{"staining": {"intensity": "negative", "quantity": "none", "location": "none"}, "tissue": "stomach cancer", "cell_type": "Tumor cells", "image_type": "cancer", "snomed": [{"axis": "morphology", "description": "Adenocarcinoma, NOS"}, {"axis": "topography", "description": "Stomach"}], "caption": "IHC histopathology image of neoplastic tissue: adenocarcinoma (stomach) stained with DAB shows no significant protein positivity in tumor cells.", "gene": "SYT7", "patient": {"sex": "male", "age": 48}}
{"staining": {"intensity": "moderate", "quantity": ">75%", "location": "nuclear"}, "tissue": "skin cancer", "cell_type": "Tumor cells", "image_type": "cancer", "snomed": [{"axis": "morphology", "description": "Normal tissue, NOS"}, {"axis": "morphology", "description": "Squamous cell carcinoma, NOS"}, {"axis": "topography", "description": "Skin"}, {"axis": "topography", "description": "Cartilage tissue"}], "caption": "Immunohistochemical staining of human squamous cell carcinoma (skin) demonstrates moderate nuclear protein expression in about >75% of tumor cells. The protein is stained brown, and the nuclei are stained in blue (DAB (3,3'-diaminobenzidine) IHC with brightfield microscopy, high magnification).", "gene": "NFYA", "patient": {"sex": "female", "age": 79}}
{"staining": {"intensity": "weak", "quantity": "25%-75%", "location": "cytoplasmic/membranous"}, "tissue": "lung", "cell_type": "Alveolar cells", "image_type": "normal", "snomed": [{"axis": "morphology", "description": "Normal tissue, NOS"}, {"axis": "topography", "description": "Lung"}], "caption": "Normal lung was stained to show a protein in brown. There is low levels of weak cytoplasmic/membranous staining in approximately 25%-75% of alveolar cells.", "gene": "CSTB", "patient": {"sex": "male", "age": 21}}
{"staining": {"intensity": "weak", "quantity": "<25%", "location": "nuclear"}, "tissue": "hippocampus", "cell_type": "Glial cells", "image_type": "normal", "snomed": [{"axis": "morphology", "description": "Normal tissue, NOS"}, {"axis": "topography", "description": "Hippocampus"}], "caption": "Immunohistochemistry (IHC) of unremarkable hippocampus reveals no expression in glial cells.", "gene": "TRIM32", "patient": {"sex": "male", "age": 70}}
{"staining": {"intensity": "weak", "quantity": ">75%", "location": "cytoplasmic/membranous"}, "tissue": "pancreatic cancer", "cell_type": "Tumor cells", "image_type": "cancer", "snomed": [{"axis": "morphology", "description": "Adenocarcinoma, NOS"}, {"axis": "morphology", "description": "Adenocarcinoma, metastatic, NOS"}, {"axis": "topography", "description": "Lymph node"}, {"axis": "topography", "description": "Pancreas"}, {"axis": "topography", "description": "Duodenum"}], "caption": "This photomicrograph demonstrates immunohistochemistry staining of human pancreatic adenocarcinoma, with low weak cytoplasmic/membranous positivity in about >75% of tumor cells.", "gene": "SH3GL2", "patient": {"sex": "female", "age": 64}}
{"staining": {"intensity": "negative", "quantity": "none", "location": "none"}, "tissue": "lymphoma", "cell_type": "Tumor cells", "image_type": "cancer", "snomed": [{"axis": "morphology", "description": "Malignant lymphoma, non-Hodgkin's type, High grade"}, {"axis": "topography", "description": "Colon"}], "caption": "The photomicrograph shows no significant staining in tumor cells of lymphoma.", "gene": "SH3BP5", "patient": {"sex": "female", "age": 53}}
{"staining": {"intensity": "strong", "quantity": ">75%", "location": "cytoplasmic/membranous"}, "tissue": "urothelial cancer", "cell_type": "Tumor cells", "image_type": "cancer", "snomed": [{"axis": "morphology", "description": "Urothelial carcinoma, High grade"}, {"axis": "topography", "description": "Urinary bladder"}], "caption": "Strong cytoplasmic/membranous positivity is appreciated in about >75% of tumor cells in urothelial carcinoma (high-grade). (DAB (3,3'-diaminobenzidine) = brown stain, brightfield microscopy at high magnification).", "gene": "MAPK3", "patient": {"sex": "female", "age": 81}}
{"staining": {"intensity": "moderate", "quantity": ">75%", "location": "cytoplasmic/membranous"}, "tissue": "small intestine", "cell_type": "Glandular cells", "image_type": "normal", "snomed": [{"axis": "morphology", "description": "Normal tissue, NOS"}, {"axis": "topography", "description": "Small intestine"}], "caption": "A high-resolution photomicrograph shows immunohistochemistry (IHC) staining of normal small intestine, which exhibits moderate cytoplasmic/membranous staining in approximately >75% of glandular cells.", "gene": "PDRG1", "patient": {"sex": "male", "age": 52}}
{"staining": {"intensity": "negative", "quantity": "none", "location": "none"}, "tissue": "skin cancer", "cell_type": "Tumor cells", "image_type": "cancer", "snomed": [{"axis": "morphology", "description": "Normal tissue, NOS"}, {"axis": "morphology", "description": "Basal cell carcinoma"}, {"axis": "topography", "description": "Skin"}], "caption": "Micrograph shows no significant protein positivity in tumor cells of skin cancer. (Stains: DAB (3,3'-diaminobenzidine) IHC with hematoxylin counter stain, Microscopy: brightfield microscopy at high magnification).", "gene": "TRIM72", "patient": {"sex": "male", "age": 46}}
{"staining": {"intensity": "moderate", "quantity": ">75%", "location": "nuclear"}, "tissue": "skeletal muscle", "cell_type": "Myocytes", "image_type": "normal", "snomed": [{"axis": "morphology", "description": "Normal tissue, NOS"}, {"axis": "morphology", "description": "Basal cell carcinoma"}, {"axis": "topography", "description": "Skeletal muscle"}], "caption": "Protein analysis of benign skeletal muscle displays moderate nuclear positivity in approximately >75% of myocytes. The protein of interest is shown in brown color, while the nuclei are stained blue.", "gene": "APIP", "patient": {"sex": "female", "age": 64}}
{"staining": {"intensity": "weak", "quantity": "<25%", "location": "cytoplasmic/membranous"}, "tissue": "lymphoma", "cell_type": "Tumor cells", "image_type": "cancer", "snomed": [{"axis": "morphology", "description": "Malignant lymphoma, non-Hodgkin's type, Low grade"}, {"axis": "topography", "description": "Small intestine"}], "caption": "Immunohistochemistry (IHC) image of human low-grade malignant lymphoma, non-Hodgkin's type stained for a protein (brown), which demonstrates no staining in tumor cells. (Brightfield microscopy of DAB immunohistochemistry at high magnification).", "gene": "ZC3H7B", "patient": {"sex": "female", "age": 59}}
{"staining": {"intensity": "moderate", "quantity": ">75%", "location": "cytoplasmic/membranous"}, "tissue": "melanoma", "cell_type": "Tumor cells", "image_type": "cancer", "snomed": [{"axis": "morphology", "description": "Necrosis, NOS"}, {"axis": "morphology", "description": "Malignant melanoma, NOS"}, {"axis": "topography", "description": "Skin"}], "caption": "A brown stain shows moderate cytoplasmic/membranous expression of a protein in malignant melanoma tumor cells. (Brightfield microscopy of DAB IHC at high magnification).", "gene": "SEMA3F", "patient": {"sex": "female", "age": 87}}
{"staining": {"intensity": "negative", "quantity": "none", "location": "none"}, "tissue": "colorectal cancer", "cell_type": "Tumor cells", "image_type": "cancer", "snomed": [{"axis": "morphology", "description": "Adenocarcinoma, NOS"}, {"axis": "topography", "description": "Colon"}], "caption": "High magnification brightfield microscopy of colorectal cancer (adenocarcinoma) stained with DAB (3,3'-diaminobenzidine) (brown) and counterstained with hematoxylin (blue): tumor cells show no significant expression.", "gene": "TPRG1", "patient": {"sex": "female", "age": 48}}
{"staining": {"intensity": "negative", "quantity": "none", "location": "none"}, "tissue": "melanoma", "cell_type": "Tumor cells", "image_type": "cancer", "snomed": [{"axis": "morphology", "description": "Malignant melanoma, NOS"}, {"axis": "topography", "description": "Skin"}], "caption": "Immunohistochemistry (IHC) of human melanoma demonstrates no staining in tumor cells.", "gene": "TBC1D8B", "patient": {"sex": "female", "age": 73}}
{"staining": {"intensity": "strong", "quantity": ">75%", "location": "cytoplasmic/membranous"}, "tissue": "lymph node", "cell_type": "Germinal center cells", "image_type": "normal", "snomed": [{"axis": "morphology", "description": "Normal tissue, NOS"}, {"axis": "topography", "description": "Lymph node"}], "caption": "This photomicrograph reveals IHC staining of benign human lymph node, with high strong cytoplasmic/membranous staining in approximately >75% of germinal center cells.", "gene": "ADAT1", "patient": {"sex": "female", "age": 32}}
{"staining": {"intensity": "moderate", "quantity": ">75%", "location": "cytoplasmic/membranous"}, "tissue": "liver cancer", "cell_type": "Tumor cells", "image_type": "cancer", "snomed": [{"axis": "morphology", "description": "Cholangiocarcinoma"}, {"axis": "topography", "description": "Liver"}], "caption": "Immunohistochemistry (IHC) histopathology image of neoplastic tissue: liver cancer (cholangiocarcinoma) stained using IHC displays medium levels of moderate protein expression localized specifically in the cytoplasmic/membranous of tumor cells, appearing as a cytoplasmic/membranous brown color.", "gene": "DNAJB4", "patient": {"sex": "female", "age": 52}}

* * *

WORK TASK — Repeat, word for word, the lines above between the line holding "cytoplasmic/membranous positivity is" and the line holding "high-resolution photomicrograph shows", inclusive; omit everything else.

REPLY —
{"staining": {"intensity": "strong", "quantity": ">75%", "location": "cytoplasmic/membranous"}, "tissue": "urothelial cancer", "cell_type": "Tumor cells", "image_type": "cancer", "snomed": [{"axis": "morphology", "description": "Urothelial carcinoma, High grade"}, {"axis": "topography", "description": "Urinary bladder"}], "caption": "Strong cytoplasmic/membranous positivity is appreciated in about >75% of tumor cells in urothelial carcinoma (high-grade). (DAB (3,3'-diaminobenzidine) = brown stain, brightfield microscopy at high magnification).", "gene": "MAPK3", "patient": {"sex": "female", "age": 81}}
{"staining": {"intensity": "moderate", "quantity": ">75%", "location": "cytoplasmic/membranous"}, "tissue": "small intestine", "cell_type": "Glandular cells", "image_type": "normal", "snomed": [{"axis": "morphology", "description": "Normal tissue, NOS"}, {"axis": "topography", "description": "Small intestine"}], "caption": "A high-resolution photomicrograph shows immunohistochemistry (IHC) staining of normal small intestine, which exhibits moderate cytoplasmic/membranous staining in approximately >75% of glandular cells.", "gene": "PDRG1", "patient": {"sex": "male", "age": 52}}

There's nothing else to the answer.